When my wee granddaughter was a year old, her favorite pose was to poke her butt in the air, place her head on the floor, and look back between her legs. This position is best executed by little people who are close to the ground. I tried it once but strained my back, ripped my pants, and fell on my face.
It’s tempting to try this pose again because everything seems to be upside down, and what once was considered strange and inappropriate is now accepted and even celebrated. Here are some perplexing examples of news stories that hurt my brain and cause me to mutter (more than usual.)
Recently in Boston, a man dressed as Elsa from the movie “Frozen” helped push a police vehicle out of the snow. At least he was braver than the man in Portland, Oregon who frantically called 911 because his cat scared him into cowering in a bedroom with his family. The man was paid to tell his terrifying tale on a television entertainment program, and the cat is in therapy. I live with a Marine who could strangle a ferocious beast with one hand without spilling his gin and tonic. And I’m thankful for that fact.
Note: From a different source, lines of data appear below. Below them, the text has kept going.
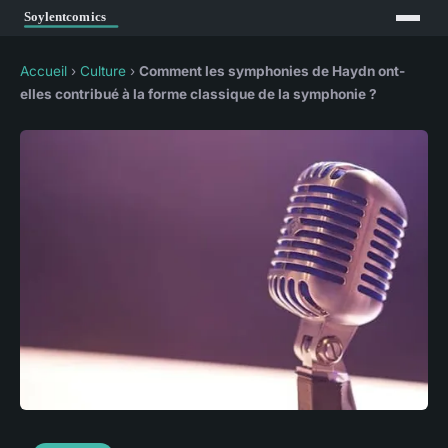
Accueil
›
Culture
›
Comment les symphonies de Haydn ont-
elles contribué à la forme classique de la symphonie ?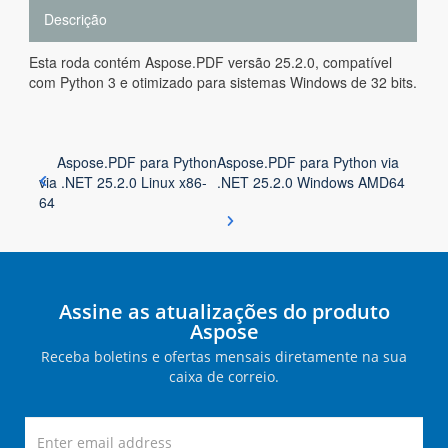
Descrição
Esta roda contém Aspose.PDF versão 25.2.0, compatível
com Python 3 e otimizado para sistemas Windows de 32 bits.
Aspose.PDF para Python
Aspose.PDF para Python via
via .NET 25.2.0 Linux x86-
.NET 25.2.0 Windows AMD64
64
Assine as atualizações do produto
Aspose
Receba boletins e ofertas mensais diretamente na sua
caixa de correio.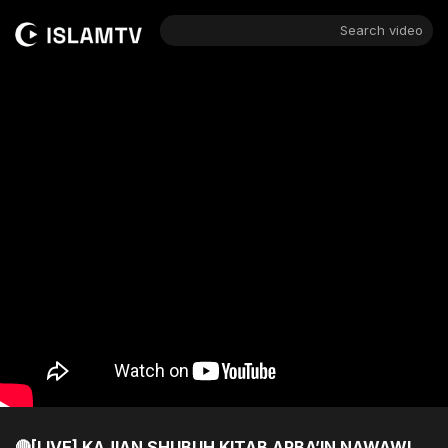
Search video
🔴[LIVE] KAJIAN SHUBUH KITAB ARBA’IN NAWAWI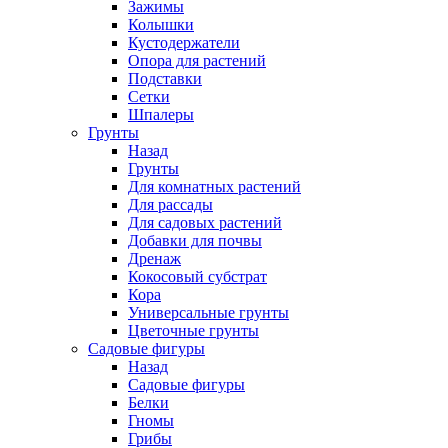
Зажимы
Колышки
Кустодержатели
Опора для растений
Подставки
Сетки
Шпалеры
Грунты
Назад
Грунты
Для комнатных растений
Для рассады
Для садовых растений
Добавки для почвы
Дренаж
Кокосовый субстрат
Кора
Универсальные грунты
Цветочные грунты
Садовые фигуры
Назад
Садовые фигуры
Белки
Гномы
Грибы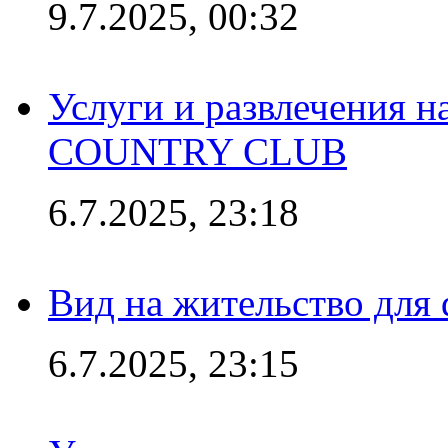
9.7.2025, 00:32
Услуги и развлечения 
COUNTRY CLUB
6.7.2025, 23:18
Вид на жительство для 
6.7.2025, 23:15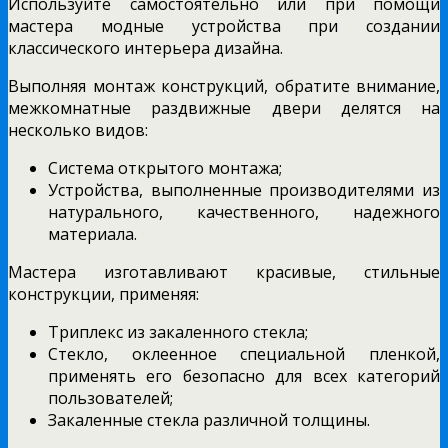
Используйте самостоятельно или при помощи
мастера модные устройства при создании
классического интерьера дизайна.
Выполняя монтаж конструкций, обратите внимание,
межкомнатные раздвижные двери делятся на
несколько видов:
Система открытого монтажа;
Устройства, выполненные производителями из
натурального, качественного, надежного
материала.
Мастера изготавливают красивые, стильные
конструкции, применяя:
Триплекс из закаленного стекла;
Стекло, оклеенное специальной пленкой,
применять его безопасно для всех категорий
пользователей;
Закаленные стекла различной толщины.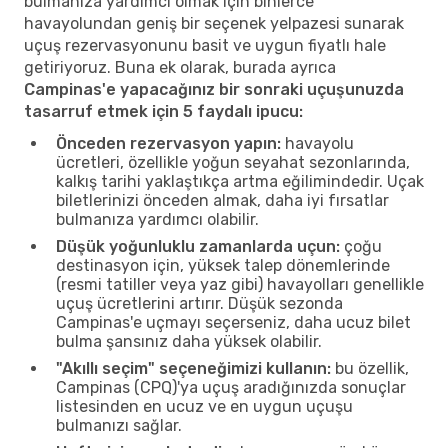
bulmanıza yardımcı olmak için binlerce
havayolundan geniş bir seçenek yelpazesi sunarak
uçuş rezervasyonunu basit ve uygun fiyatlı hale
getiriyoruz. Buna ek olarak, burada ayrıca
Campinas'e yapacağınız bir sonraki uçuşunuzda
tasarruf etmek için 5 faydalı ipucu:
Önceden rezervasyon yapın:
havayolu
ücretleri, özellikle yoğun seyahat sezonlarında,
kalkış tarihi yaklaştıkça artma eğilimindedir. Uçak
biletlerinizi önceden almak, daha iyi fırsatlar
bulmanıza yardımcı olabilir.
Düşük yoğunluklu zamanlarda uçun:
çoğu
destinasyon için, yüksek talep dönemlerinde
(resmi tatiller veya yaz gibi) havayolları genellikle
uçuş ücretlerini artırır. Düşük sezonda
Campinas'e uçmayı seçerseniz, daha ucuz bilet
bulma şansınız daha yüksek olabilir.
"Akıllı seçim" seçeneğimizi kullanın:
bu özellik,
Campinas (CPQ)'ya uçuş aradığınızda sonuçlar
listesinden en ucuz ve en uygun uçuşu
bulmanızı sağlar.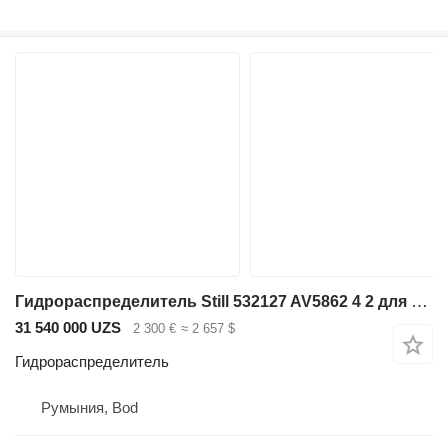
Гидрораспределитель Still 532127 AV5862 4 2 для вилочного погрузчика
31 540 000 UZS
2 300 €
≈ 2 657 $
Гидрораспределитель
Румыния, Bod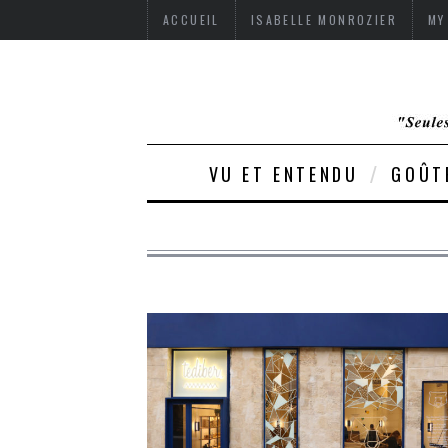
ACCUEIL
ISABELLE MONROZIER
MY
VU ET ENTENDU
GOÛT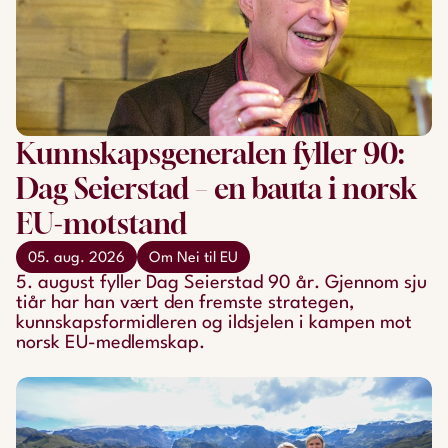
Kunnskapsgeneralen fyller 90:
Dag Seierstad – en bauta i norsk
EU-motstand
05. aug. 2026
Om Nei til EU
5. august fyller Dag Seierstad 90 år. Gjennom sju
tiår har han vært den fremste strategen,
kunnskapsformidleren og ildsjelen i kampen mot
norsk EU-medlemskap.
In a related story about a new product, when the killer cat dies the owner can memorialize the feisty feline by having its nose molded into a sterling silver necklace. This lovely tribute is available for dogs, too, and can be found at several online stores. The precious pendant costs a few hundred dollars. I don’t socialize with any friends who wear animal noses as jewelry.
Then there’s the news about former actress Heather Locklear almost biting off the tip of her boyfriend’s nose during a domestic dispute. Maybe the boyfriend should enlist the help of Angelica Velez of Brooklyn, a tattooed sideshow star who was interviewed about her unique and enviable ability to hammer nails up her nose. You can bet your sweet hammered nostrils that she would organize and sell tickets to a cat fight between the nose-chomping girlfriend and the notorious kitty.
She’s probably not part of a peculiar group of lonely women who choose to marry inanimate objects. I read a report that a woman in Florida married an amusement park ride she named Bruce because she experienced special feelings while riding it. (And who doesn’t? But we don’t marry the things!) Women also have married other items, including the Eiffel Tower in Paris and the Berlin Wall in Germany. There’s not a single chance of biting off body parts in these relationships.
Finally, I’m stunned by the “too damn many lawyers” story about the teenage girl suing her parents for child support. Too bad that sweetheart hadn’t met my father. If I had tried that, I would have been given a one-way ticket on the next bus to Brooklyn to live with a tattooed woman and watch her paint with her nose.
I’ve decided to stop reading news bulletins because they clutter my brain with disturbing images and confounding details. I’ll just focus on things I already know to be weird, irrational, and irrelevant. The US Congress comes to mind.
Today’s blog was fueled by a Sebastiani Cabernet from Sonoma County. Enjoy a bottle or two and then you’ll be able to strike a downward facing dog pose to get a balanced perspective on our weird world.